◆ **TASK DETAILS**: Copy the passage from the backrooms excerpt word for word, starting with "It's funny how" and going on through "has gone home.".
** Opening SELECTED EXCERPT block **
We're in the era of backrooms.


It's funny how a blurry image of an empty office corridor can make thousands of people uneasy. The internet has spent years obsessing over liminal spaces, places that feel vaguely familiar but somehow wrong. An abandoned mall. A hotel hallway that never seems to end. A classroom after everyone has gone home.


But recently I found myself drawn to a different kind of space. Not spaces that feel almost human, but spaces that feel entirely indifferent to us. I went down a rabbit hole looking at the backstage worlds hidden behind everyday experiences: the mechanical guts of a bowling alley where pins are violently reset over and over again, the inside of an airplane before the seats are installed, theatre fly towers filled with ropes, catwalks and lighting rigs, theme park ride systems stripped of their fantasy facades. Places we're never really meant to see.


What's fascinating is that these spaces don't even try to make us comfortable. They aren't designed around human scale, human movement, or even human experience. They exist purely to perform a task. They're machines disguised as architecture.
** Closing SELECTED EXCERPT block **
** Opening INFORMATION SUPPLIED block **
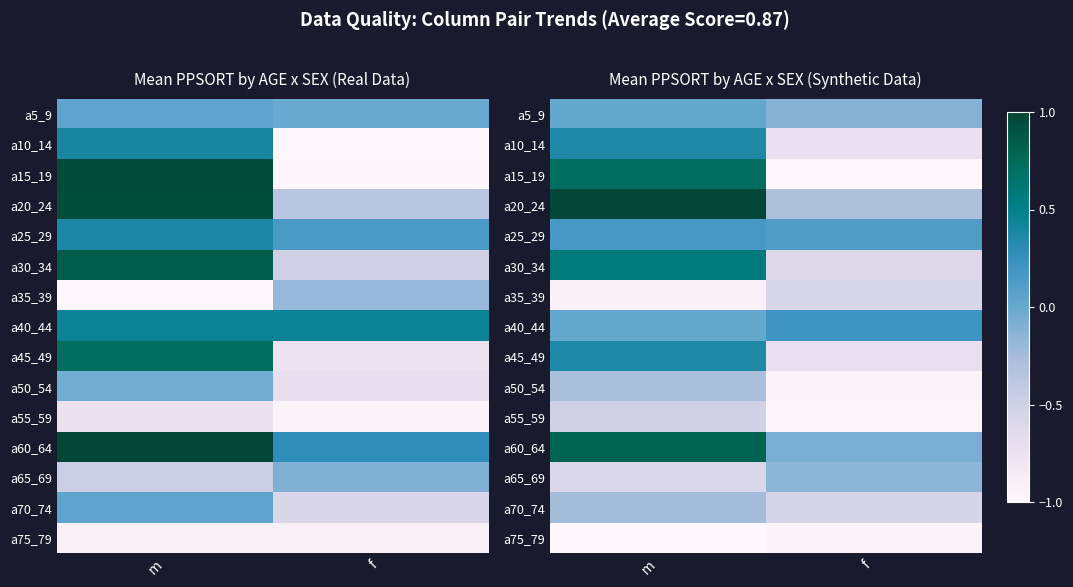

List the labels in order of a15_19 value, smallest first.

f, m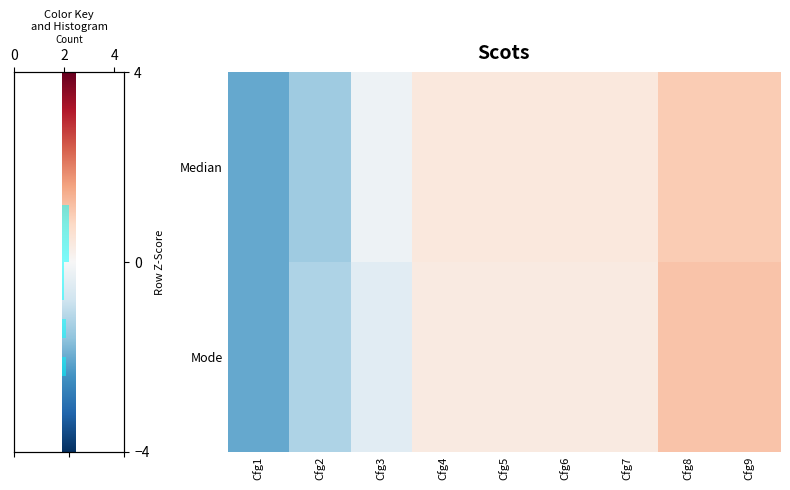

What is the total value across all series at Cfg9?

2.2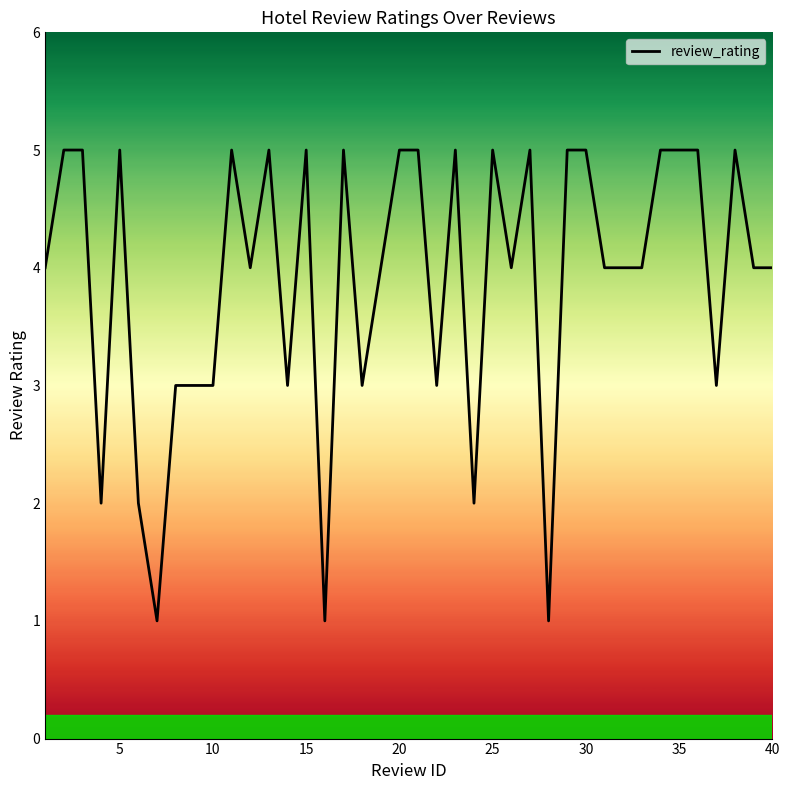

What is the greatest value displayed?

5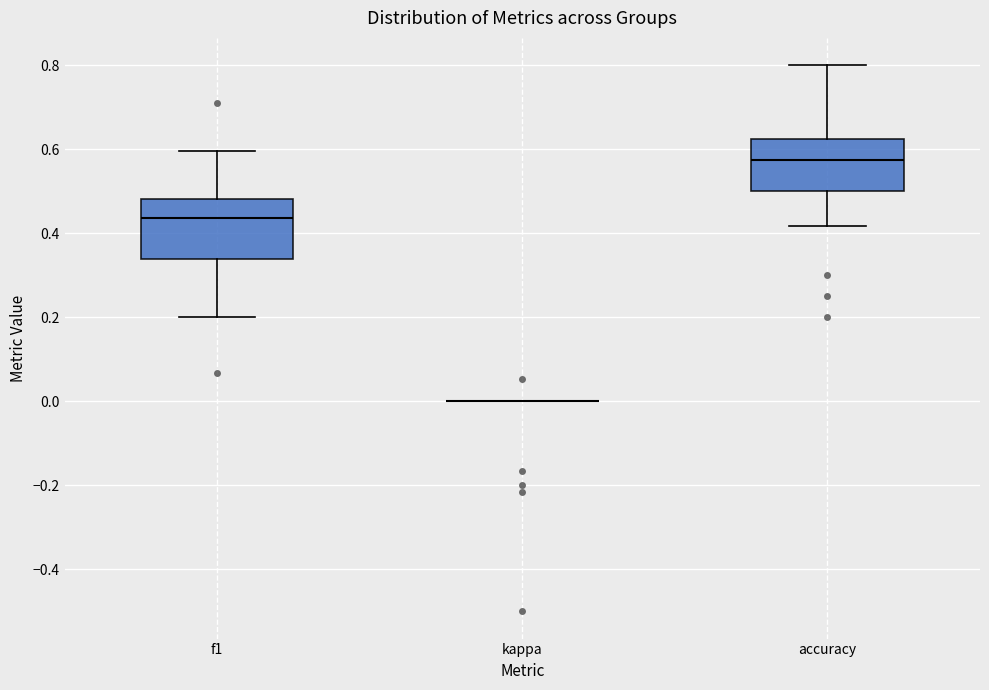

Reading left to right, transcribe this box plot: for each box, give where its median line is, the range the box spans, and where its two whiskers end, as read against the y-axis. The values are not printed on the chart, so give them approximately, as read against the axis.

f1: median 0.44, box 0.34 to 0.48, whiskers 0.20 to 0.60
kappa: box collapsed to a line at 0.00, whiskers 0.00 to 0.00
accuracy: median 0.58, box 0.50 to 0.62, whiskers 0.42 to 0.80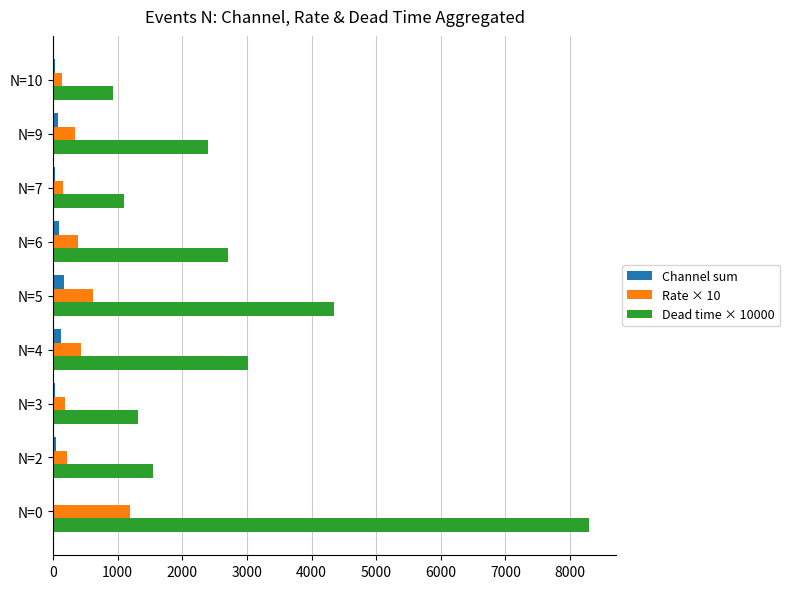

True or false: Channel sum has a value of 0 at N=0.

True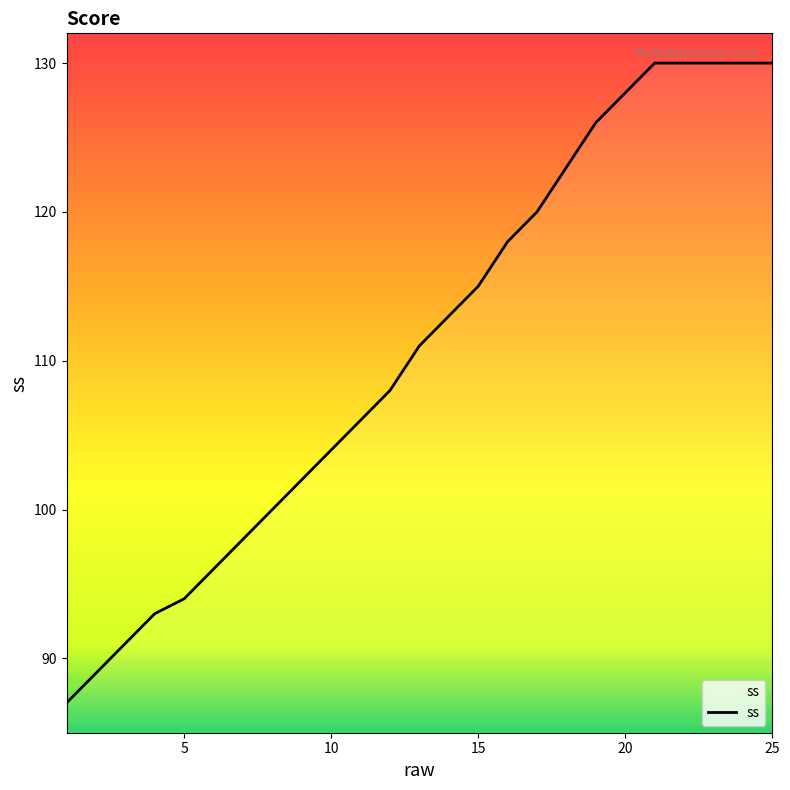

What is the difference between the maximum and minimum values?

43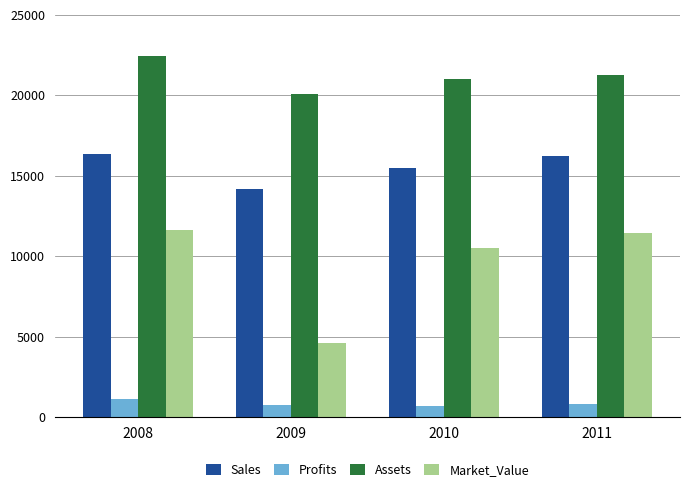

What are all the series names shown in the legend?

Sales, Profits, Assets, Market_Value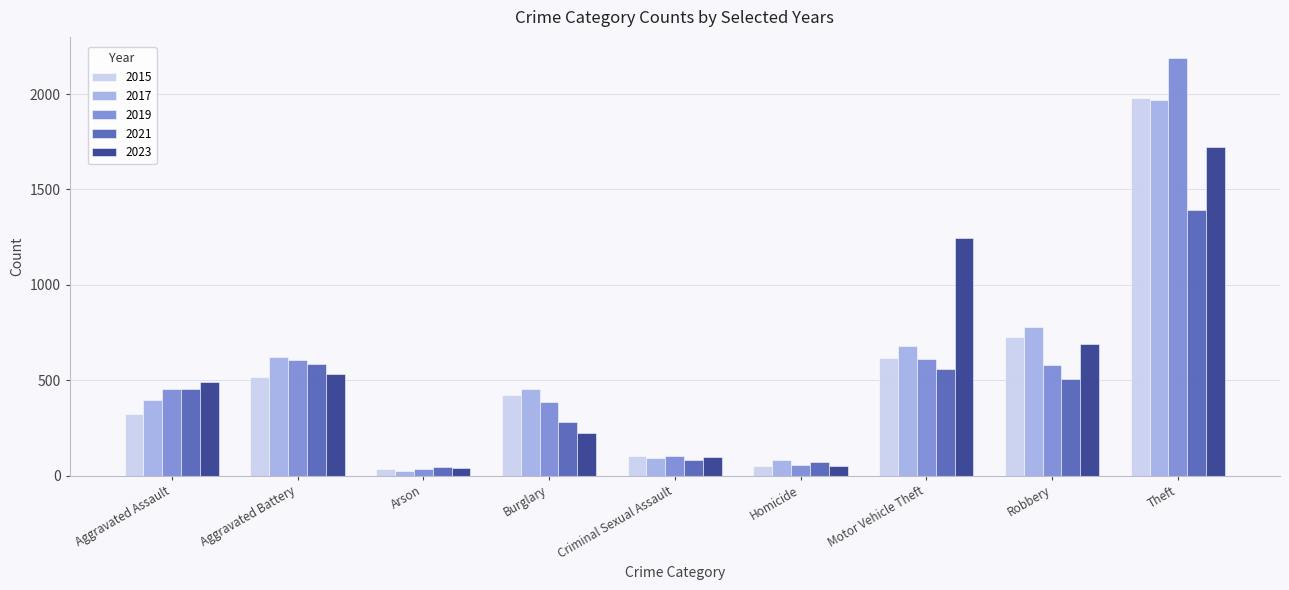

What is the minimum value shown in the chart?

23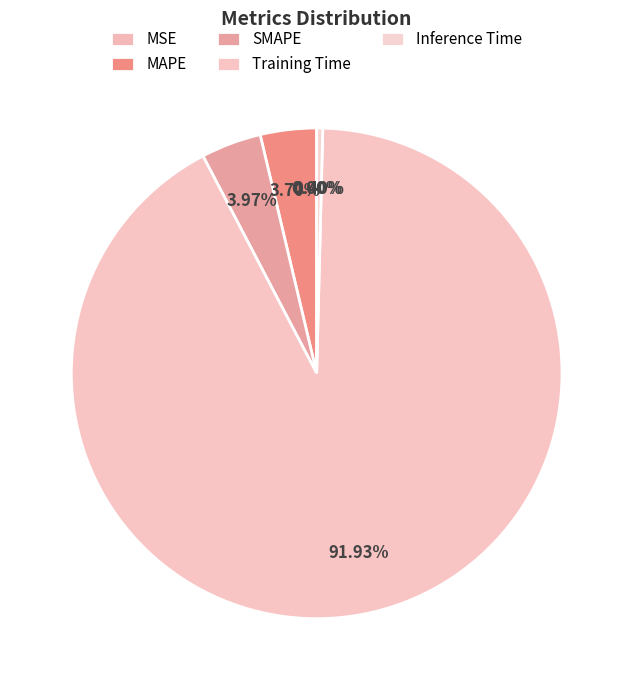

Is it true that Inference Time is 0% of the pie?

True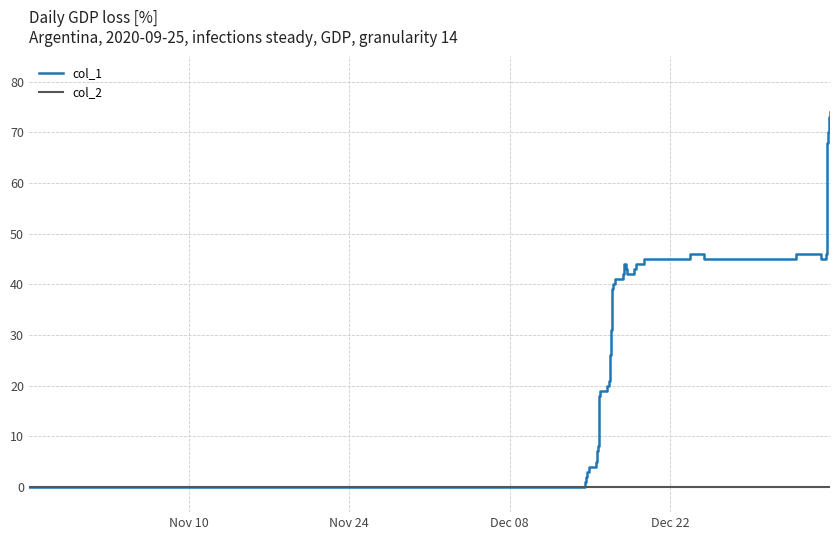

Which series has the widest spread of values?

col_1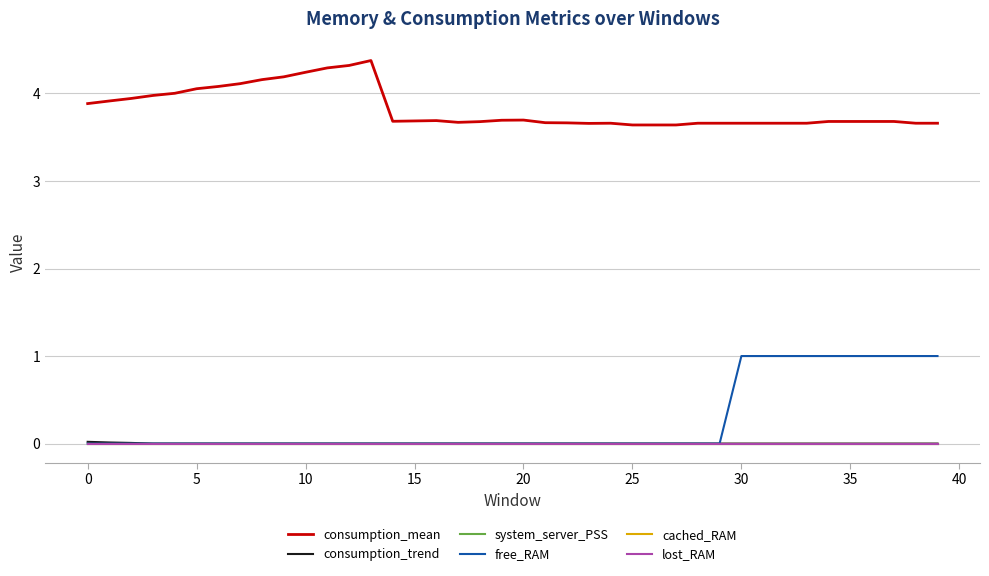

Is this an area chart (filled region under the line)?

No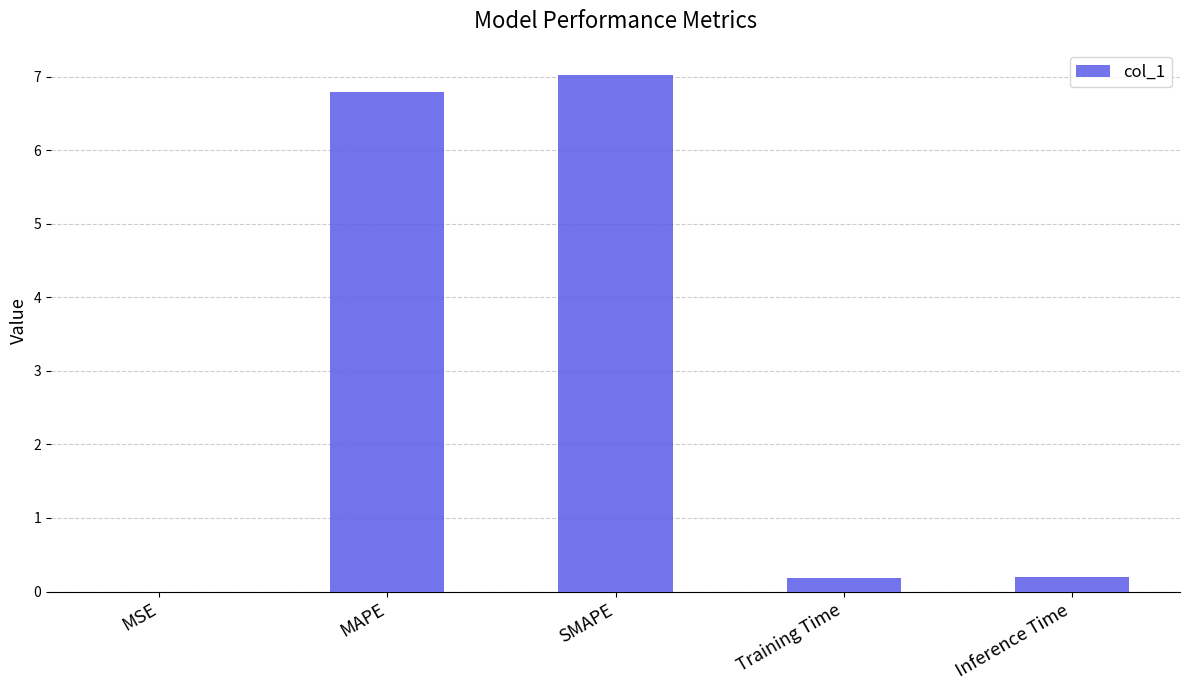

What is the change in value from MSE to Inference Time?

+0.2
** Closing INFORMATION SUPPLIED block **
◆ **WORKED SOLUTION**:
It's funny how a blurry image of an empty office corridor can make thousands of people uneasy. The internet has spent years obsessing over liminal spaces, places that feel vaguely familiar but somehow wrong. An abandoned mall. A hotel hallway that never seems to end. A classroom after everyone has gone home.